Tales of the Unexpected (1979–1988)
9/10
"The idea for this story..."
29 June 2007
Warning: Spoilers
At a lavish showbiz party in the late '70's, Roald Dahl approached film producer and television executive Sir John Woolf and made him an offer he could not refuse: "How would you like to make a series out of all my stories?". Sir John jumped at the chance. As well as a bestselling writer of children's books, Dahl was also known as the literary Hitchcock, the master of the suspenseful short story.

The result was 'Roald Dahl's Tales Of The Unexpected', made by Anglia Television, which ran for the best part of a decade. Some of the stories had been filmed before as part of the U.S. series 'Alfred Hitchcock Presents'. Nevertheless, the show proved hugely popular, attracting the likes of Sir John Gielgud, Joan Collins, Sir Bernard Miles, Sir John Mills, Derek Jacobi, Timothy West, Susan George, Ron Moody, Denholm Elliott, Joss Ackland, Brian Blessed, and American actors of the calibre of Telly Savalas, Joseph Cotton, Gloria Grahame, Janet Leigh, Julie Harris and Jack Weston.

The opening titles were an unsettling blend of James Bondian imagery ( a gun, playing cards, a dancing nude woman ) and Gothic horror, backed up by Ron Grainer's carousel-style music. Dahl himself introduced the stories in Hitchcockian fashion.

Ronald Harwood and Robin Chapman penned many of the scripts.

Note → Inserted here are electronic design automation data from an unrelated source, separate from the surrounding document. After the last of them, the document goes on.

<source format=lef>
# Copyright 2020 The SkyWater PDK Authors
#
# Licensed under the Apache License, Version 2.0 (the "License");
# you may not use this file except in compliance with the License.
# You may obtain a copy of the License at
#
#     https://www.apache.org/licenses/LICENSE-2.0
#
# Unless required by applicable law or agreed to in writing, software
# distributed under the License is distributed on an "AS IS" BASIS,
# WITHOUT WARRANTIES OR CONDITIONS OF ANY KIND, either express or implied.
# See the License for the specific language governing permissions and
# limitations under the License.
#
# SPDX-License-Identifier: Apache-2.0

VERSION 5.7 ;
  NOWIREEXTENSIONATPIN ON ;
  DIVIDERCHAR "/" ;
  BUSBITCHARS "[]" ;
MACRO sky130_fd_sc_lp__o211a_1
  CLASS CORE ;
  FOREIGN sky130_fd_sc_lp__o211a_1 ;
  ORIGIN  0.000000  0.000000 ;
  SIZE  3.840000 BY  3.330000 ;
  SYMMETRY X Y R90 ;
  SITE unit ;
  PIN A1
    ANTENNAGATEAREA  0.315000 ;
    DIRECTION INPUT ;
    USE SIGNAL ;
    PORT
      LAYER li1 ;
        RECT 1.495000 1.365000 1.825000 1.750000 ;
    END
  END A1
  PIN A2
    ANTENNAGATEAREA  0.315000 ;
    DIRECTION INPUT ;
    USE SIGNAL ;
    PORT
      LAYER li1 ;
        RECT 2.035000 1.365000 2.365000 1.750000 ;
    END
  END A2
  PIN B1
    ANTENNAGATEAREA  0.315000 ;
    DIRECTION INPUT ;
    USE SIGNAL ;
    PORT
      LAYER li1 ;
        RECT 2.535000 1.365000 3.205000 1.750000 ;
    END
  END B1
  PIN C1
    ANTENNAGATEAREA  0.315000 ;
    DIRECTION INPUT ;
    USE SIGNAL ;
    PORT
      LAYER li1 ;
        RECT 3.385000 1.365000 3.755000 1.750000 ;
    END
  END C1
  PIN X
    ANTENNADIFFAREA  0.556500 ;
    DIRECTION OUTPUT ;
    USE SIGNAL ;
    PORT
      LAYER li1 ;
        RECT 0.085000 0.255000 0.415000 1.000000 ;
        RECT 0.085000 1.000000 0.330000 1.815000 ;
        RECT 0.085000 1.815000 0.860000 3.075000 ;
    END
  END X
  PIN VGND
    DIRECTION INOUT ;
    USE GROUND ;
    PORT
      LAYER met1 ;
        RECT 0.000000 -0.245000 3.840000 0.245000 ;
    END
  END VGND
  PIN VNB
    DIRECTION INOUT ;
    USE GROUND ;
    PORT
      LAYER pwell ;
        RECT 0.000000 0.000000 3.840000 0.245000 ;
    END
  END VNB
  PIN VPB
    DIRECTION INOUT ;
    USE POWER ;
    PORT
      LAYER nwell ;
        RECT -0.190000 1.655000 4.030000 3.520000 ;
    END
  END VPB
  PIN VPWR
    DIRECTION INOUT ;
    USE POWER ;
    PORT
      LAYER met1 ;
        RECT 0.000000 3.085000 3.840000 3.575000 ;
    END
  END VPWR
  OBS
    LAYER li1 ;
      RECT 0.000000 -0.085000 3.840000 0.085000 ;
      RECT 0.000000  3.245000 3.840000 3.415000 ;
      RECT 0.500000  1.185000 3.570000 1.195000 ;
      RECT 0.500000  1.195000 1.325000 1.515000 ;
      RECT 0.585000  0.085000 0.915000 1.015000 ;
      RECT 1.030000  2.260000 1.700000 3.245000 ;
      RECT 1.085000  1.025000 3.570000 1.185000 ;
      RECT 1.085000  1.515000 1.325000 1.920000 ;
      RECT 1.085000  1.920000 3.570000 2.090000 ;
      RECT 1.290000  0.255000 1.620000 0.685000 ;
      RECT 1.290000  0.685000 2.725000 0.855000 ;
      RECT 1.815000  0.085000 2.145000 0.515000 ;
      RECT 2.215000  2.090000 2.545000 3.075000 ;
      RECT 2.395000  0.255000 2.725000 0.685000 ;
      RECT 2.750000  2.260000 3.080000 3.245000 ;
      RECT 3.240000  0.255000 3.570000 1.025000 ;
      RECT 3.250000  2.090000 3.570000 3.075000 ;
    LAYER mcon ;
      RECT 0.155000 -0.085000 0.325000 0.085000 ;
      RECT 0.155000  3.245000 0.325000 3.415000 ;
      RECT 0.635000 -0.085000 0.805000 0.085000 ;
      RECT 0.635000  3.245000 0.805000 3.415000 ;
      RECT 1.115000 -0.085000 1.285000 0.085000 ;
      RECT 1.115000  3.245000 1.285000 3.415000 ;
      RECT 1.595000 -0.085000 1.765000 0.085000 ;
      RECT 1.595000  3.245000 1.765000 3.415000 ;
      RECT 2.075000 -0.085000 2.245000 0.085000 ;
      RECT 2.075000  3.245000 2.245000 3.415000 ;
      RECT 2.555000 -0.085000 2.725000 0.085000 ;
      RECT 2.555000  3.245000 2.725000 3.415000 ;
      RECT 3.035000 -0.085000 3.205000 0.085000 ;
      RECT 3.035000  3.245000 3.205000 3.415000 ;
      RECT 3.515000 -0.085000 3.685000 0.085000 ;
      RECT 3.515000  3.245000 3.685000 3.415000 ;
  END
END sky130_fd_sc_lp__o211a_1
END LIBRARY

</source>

Predictably, some stories worked better on television than others. 'Man From The South' got the series off to a fine start, casting Jose Ferrer as a madman who tricks a young American tourist into a bizarre wager which, should he lose, means he forfeits the little finger of his right hand. 'Lamb To The Slaughter' was about the only truly perfect murder ever conceived, whereas 'Neck' had a rich husband revenging himself on his adulterous wife. Easily the worst episode, however, was 'Royal Jelly', the ending of which was not so much unexpected as unspeakable.

Critics renamed the show 'Tales Of The Bleedin' Obvious', yet many episodes did contain genuine surprise endings, such as 'Genesis & Catastrophe' and 'Skin'.

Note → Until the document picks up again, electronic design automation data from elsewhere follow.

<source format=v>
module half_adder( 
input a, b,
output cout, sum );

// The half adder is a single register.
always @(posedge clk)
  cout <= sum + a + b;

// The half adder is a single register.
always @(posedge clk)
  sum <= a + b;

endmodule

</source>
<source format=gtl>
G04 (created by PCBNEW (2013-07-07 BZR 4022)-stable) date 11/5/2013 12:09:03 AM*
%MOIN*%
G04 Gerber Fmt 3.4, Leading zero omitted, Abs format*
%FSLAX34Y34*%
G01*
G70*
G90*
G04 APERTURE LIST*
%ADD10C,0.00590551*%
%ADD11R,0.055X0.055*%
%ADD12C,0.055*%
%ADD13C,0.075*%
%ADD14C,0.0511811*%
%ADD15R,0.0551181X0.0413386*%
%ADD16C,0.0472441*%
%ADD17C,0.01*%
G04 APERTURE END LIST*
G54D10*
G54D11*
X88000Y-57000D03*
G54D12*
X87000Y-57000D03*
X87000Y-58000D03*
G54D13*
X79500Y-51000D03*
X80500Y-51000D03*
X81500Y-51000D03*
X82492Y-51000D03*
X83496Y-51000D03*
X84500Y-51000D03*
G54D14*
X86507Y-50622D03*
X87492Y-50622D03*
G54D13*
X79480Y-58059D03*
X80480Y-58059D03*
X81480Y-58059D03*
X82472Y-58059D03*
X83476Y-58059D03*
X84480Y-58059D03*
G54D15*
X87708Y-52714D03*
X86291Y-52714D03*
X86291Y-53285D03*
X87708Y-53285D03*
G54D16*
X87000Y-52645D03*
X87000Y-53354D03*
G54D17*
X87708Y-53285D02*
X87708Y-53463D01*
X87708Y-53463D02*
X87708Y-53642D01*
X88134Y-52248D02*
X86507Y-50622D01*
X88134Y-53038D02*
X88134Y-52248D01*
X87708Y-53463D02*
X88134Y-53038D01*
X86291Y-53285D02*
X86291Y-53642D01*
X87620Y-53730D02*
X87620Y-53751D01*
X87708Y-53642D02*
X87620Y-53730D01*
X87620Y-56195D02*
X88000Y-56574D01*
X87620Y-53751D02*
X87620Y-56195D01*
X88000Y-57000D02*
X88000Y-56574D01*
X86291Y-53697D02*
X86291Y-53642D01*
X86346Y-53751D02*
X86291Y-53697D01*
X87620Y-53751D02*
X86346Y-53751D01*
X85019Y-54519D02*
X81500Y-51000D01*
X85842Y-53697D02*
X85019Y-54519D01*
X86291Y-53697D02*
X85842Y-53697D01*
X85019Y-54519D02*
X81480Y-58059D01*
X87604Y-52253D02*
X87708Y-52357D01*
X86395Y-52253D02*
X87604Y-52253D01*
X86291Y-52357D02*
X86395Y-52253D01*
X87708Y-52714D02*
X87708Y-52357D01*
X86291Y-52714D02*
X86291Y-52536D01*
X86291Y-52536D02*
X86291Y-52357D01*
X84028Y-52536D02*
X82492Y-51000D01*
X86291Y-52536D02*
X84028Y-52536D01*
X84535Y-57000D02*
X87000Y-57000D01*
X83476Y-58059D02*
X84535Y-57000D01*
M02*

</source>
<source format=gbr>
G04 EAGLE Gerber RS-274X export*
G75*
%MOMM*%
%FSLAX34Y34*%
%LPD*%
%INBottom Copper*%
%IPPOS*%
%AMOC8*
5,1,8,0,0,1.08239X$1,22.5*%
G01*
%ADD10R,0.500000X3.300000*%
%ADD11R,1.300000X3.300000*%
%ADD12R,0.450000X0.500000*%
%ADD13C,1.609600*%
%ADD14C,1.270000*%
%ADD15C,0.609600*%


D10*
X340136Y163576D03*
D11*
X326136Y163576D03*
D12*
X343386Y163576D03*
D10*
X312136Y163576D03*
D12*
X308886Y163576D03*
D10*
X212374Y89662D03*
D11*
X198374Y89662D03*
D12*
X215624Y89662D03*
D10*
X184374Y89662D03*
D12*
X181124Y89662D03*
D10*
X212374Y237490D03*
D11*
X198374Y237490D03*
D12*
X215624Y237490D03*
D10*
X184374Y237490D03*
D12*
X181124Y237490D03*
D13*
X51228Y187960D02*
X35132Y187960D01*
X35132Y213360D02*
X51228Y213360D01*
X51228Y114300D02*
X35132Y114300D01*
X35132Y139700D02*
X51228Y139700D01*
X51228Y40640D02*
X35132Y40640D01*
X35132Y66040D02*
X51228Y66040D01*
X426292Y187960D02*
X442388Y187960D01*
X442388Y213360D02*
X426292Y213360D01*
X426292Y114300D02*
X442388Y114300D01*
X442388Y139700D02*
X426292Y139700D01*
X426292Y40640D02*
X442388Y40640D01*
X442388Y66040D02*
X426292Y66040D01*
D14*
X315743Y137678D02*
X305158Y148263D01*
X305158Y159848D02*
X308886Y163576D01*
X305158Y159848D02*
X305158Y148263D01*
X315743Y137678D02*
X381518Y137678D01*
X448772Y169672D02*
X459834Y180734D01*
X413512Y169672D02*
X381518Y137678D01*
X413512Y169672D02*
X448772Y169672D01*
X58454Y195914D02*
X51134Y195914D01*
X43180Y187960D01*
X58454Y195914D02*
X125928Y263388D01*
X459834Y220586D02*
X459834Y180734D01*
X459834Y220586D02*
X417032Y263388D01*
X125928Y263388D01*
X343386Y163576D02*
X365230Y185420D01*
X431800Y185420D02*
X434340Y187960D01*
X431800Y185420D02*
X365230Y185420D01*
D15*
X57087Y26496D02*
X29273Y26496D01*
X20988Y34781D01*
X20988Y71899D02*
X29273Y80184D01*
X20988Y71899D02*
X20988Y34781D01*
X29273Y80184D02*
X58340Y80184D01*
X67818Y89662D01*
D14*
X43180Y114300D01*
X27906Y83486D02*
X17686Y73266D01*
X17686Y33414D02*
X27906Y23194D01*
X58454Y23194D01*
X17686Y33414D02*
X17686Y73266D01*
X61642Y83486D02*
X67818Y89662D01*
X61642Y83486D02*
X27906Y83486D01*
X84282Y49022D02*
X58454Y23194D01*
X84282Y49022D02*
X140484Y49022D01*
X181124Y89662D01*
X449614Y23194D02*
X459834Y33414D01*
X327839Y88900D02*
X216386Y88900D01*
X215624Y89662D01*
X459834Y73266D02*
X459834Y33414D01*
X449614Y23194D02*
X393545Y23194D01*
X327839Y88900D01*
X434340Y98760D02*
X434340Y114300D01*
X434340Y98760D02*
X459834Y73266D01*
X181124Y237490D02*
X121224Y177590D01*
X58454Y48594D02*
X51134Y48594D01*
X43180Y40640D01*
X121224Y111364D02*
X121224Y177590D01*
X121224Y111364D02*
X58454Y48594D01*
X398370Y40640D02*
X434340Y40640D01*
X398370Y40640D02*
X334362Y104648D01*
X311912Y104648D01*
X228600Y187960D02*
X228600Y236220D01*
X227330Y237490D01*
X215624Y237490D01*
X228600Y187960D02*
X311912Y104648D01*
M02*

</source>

When the production team ran out of Dahl stories to adapt, they turned to the works of other writers. Eventually, Dahl and his name disappeared from the show. Some of the later American-based episodes were a bit weak, often coming across as belonging to a different show entirely.

As D.V.D. releases and I.T.V.-3 reruns will attest, this show at its peak is still rattling good fun.

By the way, the 'dancing nude woman' in the titles was Karen Standley.